With "skin" as the search word, show every line of the material that has it.

BEGIN

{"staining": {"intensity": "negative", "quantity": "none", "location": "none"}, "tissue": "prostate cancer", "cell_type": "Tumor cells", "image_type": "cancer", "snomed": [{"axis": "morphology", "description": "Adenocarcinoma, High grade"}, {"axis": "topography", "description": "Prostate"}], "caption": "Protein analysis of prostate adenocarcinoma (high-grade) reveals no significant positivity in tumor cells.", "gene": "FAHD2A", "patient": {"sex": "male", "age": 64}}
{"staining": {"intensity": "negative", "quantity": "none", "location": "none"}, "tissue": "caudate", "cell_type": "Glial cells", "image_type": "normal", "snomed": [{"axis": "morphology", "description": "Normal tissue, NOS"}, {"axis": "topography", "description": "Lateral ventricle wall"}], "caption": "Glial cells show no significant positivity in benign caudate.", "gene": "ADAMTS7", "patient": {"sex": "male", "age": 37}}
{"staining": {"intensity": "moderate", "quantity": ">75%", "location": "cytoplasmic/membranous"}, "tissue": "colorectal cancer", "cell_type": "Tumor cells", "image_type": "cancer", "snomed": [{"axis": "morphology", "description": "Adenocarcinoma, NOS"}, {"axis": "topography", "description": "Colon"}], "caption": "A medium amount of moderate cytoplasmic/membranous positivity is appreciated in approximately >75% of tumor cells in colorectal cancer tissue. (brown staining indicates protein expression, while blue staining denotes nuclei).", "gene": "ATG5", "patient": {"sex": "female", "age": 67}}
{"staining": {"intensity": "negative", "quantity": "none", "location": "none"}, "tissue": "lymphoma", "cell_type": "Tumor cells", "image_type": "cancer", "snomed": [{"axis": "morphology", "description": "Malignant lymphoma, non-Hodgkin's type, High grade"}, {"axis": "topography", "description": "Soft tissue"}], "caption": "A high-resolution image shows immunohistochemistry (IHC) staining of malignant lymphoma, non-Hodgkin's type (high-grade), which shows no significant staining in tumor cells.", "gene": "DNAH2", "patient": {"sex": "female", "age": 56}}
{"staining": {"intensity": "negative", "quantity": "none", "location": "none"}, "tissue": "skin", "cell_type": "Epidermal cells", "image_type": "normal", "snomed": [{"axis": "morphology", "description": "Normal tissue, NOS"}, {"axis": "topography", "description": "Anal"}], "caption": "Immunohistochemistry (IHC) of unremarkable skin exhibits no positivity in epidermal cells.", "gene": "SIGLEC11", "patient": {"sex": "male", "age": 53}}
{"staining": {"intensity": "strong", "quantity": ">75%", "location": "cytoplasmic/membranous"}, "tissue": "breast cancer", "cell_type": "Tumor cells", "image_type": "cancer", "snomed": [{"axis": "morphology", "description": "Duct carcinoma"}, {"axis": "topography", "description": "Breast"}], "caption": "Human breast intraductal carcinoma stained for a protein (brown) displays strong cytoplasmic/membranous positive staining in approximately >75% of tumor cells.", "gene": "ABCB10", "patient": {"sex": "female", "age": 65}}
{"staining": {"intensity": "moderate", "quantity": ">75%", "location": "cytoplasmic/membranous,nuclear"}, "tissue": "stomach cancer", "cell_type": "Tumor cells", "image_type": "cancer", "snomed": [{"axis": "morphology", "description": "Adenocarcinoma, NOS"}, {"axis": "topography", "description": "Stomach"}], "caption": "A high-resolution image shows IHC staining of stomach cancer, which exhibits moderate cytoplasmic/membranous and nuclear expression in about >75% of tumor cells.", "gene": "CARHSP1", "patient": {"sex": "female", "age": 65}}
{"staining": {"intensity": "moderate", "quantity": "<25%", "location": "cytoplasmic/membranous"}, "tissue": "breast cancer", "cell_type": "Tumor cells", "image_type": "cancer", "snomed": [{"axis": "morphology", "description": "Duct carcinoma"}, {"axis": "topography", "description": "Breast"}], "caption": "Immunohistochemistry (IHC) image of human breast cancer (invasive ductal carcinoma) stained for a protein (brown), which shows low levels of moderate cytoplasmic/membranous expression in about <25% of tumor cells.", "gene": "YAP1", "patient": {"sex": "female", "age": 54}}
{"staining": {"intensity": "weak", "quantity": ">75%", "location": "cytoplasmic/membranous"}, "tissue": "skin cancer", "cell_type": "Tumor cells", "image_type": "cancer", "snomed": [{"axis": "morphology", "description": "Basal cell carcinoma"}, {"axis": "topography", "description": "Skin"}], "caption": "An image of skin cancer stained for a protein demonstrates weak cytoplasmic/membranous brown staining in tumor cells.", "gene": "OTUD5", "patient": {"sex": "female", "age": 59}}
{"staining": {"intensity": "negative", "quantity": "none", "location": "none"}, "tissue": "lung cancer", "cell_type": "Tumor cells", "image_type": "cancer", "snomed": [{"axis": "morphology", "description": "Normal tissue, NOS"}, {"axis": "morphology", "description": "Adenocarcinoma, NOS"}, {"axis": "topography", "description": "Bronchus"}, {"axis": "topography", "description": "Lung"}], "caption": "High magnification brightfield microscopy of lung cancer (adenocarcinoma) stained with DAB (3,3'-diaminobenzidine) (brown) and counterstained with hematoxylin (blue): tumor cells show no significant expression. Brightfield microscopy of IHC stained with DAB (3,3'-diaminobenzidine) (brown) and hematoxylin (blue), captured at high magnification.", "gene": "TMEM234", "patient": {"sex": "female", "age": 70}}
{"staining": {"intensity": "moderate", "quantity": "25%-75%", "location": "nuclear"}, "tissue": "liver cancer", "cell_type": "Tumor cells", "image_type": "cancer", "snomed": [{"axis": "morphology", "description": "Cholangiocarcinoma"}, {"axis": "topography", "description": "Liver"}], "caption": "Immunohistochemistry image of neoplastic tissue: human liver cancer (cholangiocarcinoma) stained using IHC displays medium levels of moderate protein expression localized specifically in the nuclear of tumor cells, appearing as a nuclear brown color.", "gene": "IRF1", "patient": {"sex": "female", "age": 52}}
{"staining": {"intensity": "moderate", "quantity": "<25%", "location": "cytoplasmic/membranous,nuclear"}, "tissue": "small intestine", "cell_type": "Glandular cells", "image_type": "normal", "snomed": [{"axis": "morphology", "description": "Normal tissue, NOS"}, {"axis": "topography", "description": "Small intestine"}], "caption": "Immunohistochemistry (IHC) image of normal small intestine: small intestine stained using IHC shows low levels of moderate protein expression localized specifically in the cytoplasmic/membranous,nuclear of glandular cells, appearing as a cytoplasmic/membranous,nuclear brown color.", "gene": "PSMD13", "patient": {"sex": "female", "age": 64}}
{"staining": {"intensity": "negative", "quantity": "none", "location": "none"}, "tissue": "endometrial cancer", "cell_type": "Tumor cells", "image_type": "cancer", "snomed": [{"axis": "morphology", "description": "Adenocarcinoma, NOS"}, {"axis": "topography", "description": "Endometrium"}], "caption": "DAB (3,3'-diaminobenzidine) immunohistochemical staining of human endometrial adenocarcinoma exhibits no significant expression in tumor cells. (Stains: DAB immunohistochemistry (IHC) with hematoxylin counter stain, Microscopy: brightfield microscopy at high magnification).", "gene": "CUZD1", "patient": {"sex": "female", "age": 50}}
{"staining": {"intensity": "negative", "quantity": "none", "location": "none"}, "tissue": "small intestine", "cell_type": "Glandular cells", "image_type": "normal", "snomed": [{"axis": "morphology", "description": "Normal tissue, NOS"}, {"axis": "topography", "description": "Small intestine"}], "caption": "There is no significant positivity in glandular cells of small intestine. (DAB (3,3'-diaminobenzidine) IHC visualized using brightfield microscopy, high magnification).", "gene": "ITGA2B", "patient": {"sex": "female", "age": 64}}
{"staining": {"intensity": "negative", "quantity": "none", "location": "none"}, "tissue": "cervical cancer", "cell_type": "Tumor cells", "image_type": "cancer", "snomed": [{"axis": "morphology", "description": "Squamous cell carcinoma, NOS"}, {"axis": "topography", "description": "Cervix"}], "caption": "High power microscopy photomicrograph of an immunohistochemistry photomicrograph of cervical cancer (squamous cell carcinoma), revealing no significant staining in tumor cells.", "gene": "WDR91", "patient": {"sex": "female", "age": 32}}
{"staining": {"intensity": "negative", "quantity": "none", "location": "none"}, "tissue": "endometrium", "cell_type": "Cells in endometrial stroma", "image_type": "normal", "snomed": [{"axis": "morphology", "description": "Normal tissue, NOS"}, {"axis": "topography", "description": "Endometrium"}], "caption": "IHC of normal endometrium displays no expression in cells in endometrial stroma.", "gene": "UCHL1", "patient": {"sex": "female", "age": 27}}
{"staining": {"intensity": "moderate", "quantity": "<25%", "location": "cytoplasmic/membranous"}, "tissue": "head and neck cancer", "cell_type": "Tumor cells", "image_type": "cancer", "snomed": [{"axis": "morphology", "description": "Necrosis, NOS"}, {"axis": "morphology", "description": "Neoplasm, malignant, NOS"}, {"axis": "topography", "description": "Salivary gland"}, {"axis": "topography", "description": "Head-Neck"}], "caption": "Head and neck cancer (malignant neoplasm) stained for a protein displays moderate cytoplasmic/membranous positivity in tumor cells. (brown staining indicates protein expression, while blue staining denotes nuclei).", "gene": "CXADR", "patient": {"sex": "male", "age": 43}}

END

* REPLY *
{"staining": {"intensity": "negative", "quantity": "none", "location": "none"}, "tissue": "skin", "cell_type": "Epidermal cells", "image_type": "normal", "snomed": [{"axis": "morphology", "description": "Normal tissue, NOS"}, {"axis": "topography", "description": "Anal"}], "caption": "Immunohistochemistry (IHC) of unremarkable skin exhibits no positivity in epidermal cells.", "gene": "SIGLEC11", "patient": {"sex": "male", "age": 53}}
{"staining": {"intensity": "weak", "quantity": ">75%", "location": "cytoplasmic/membranous"}, "tissue": "skin cancer", "cell_type": "Tumor cells", "image_type": "cancer", "snomed": [{"axis": "morphology", "description": "Basal cell carcinoma"}, {"axis": "topography", "description": "Skin"}], "caption": "An image of skin cancer stained for a protein demonstrates weak cytoplasmic/membranous brown staining in tumor cells.", "gene": "OTUD5", "patient": {"sex": "female", "age": 59}}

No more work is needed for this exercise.